As a training business owner looking toward eventual exit, you likely prefer an all-cash purchase for your company. However, buyers may negotiate for earn-outs to bridge gaps between their offer and your asking price.
What is an Earn-Out?
An earn-out allows a buyer to pay additional amounts to you post-close if certain performance milestones are achieved. For example, if you believe your training firm is worth $15 million based on 25% annual growth projections, but a buyer only offers $10 million, they may agree to a $5 million earn-out over three years if growth stays above 25%.
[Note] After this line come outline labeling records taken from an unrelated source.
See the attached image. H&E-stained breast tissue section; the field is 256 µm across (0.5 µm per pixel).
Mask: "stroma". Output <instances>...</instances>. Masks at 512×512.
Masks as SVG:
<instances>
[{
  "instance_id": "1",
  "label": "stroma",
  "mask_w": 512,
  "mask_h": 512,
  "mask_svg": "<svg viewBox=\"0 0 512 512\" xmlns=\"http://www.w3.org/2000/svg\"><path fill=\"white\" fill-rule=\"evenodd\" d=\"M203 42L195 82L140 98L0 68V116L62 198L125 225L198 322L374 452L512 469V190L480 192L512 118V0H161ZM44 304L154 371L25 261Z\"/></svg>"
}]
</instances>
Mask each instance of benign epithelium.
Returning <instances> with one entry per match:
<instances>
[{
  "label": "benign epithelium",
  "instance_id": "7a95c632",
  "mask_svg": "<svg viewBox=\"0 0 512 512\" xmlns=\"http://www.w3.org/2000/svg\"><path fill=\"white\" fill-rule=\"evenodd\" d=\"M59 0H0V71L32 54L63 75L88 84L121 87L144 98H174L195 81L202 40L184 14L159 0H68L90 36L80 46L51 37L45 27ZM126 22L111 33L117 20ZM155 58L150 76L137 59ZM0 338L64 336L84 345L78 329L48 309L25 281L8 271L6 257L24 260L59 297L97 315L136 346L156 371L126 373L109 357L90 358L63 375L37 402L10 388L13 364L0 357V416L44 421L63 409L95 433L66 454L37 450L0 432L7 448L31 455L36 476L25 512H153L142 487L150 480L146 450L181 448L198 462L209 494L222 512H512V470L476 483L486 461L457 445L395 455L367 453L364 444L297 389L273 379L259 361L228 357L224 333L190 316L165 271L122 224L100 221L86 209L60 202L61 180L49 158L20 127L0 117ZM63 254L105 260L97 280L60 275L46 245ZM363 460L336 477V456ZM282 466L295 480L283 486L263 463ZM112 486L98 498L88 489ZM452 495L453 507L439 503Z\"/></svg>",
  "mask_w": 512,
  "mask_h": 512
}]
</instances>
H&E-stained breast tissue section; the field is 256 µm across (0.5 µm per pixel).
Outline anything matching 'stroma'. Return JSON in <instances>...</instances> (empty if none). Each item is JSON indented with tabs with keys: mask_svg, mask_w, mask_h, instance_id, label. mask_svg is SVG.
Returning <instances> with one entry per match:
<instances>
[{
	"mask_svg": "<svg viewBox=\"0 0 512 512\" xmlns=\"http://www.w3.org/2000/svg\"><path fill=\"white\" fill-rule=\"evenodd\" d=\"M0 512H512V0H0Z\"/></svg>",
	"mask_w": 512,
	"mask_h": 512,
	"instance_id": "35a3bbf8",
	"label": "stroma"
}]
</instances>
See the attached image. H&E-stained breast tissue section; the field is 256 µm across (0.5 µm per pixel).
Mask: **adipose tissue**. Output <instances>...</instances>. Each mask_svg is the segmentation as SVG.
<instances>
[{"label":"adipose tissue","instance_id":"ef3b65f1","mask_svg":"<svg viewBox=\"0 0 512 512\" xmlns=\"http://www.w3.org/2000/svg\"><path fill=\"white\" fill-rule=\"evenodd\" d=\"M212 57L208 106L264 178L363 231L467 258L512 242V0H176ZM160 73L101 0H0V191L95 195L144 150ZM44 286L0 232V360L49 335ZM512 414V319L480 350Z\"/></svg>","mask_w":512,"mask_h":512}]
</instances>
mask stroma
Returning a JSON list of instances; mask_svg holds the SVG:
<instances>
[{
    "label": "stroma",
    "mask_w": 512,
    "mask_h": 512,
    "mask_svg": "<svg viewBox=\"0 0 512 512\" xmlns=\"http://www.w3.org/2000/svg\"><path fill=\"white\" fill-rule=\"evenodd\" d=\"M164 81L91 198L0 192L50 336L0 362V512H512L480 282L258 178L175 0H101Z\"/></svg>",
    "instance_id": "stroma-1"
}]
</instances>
Why Training Business Owners Don’t Like Them
Earn-outs present several risks for sellers:
You must agree with the buyer on appropriate metrics and detailed definitions. For training companies, revenue or profitability metrics are best.
The buyer controls decisions impacting results post-close. They could make changes undermining earn-out achievement.
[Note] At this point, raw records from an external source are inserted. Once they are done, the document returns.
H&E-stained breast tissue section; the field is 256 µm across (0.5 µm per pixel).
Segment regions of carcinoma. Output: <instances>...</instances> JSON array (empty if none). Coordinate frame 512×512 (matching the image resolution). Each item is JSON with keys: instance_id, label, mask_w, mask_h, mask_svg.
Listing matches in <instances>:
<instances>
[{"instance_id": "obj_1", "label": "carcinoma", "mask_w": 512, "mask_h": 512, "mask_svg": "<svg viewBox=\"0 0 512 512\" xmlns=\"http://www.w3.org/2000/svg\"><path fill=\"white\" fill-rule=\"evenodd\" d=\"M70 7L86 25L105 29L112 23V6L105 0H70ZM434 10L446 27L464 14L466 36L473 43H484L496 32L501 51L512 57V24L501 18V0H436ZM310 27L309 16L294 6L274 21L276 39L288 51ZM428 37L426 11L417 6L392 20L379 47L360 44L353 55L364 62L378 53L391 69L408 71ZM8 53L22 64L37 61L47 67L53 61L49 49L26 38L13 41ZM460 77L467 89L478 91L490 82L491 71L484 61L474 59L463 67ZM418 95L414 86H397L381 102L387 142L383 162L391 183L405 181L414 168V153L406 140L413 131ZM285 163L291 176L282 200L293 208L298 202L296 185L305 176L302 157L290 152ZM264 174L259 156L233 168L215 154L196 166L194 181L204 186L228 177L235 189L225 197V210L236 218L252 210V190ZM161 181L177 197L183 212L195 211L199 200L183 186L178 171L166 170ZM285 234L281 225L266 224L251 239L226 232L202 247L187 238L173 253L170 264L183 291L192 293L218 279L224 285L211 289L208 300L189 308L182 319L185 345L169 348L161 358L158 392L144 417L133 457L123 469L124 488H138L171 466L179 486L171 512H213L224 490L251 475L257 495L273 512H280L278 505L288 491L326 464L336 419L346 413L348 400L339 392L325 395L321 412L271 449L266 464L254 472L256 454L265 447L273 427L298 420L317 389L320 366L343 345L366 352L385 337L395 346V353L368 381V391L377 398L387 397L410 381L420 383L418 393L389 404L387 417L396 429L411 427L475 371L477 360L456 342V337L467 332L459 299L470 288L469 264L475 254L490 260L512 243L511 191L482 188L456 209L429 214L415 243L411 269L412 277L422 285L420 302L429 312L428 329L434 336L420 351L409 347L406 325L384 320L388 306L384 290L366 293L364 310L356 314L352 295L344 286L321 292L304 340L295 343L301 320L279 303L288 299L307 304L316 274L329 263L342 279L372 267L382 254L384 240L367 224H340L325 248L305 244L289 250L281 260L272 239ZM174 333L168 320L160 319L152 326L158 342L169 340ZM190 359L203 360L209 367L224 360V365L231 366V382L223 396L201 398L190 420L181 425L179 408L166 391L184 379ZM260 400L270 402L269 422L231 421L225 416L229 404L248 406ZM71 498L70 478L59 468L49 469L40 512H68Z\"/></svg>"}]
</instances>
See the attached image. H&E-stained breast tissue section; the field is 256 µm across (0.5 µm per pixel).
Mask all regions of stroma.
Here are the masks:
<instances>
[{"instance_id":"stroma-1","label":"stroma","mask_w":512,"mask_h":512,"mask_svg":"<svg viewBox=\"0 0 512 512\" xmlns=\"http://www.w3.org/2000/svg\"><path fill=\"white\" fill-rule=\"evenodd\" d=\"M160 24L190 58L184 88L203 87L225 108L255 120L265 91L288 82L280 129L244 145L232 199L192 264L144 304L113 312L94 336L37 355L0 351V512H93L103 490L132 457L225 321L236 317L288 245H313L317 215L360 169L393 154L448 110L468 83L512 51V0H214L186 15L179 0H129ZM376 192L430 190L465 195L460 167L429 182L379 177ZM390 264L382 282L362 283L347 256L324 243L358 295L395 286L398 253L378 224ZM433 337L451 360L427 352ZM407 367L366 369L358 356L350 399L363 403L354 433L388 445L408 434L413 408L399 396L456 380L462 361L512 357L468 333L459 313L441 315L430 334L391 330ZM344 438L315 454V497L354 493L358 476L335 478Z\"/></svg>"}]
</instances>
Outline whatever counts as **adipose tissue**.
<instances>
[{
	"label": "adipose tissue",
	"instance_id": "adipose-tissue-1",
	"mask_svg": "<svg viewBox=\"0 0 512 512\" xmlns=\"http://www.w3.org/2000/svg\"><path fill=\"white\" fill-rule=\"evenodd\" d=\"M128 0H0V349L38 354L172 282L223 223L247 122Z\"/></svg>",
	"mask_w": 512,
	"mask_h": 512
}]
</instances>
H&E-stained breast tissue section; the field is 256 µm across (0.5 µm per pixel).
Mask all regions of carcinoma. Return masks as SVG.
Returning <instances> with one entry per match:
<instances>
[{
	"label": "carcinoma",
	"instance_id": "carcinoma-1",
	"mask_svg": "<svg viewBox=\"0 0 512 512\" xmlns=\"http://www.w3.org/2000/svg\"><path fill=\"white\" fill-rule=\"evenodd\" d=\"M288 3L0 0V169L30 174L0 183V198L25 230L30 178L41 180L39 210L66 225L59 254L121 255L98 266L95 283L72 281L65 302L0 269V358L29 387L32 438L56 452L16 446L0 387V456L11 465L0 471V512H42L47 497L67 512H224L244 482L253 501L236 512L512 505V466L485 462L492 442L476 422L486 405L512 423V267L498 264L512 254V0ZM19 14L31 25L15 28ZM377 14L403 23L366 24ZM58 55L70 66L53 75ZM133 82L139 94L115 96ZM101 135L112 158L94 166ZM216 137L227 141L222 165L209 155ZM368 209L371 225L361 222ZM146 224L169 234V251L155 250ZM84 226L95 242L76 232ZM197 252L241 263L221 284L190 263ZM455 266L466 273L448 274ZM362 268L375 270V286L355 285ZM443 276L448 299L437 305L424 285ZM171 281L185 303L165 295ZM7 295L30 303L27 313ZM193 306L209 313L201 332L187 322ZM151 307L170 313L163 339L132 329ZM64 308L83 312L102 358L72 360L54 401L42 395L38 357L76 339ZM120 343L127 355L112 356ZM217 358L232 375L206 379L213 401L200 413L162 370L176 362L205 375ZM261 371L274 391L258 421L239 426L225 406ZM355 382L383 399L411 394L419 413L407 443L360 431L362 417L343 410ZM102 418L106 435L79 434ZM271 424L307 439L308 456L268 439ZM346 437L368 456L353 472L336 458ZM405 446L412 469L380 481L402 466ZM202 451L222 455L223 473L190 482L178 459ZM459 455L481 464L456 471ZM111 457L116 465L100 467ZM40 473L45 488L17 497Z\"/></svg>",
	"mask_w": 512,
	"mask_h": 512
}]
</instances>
Additional terms must be negotiated (length, caps, offsets, etc.)
Building an Attractive Training Firm
To attract all-cash offers and avoid earn-outs, focus on:
Assembling a skilled leadership team not reliant on your involvement
Delivering consistent growth and financial outcomes
Reducing customer concentration risk
Implementing robust systems and processes
This track record will assure buyers your training company will continue thriving without you or earn-out strings attached.
Lean on Your Advisory Team
Work with experienced M&A specialists to negotiate and structure a deal. Protect yourself by avoiding generalist advisors when selling your training business. The proper guidance can help you land the all-cash exit terms you desire.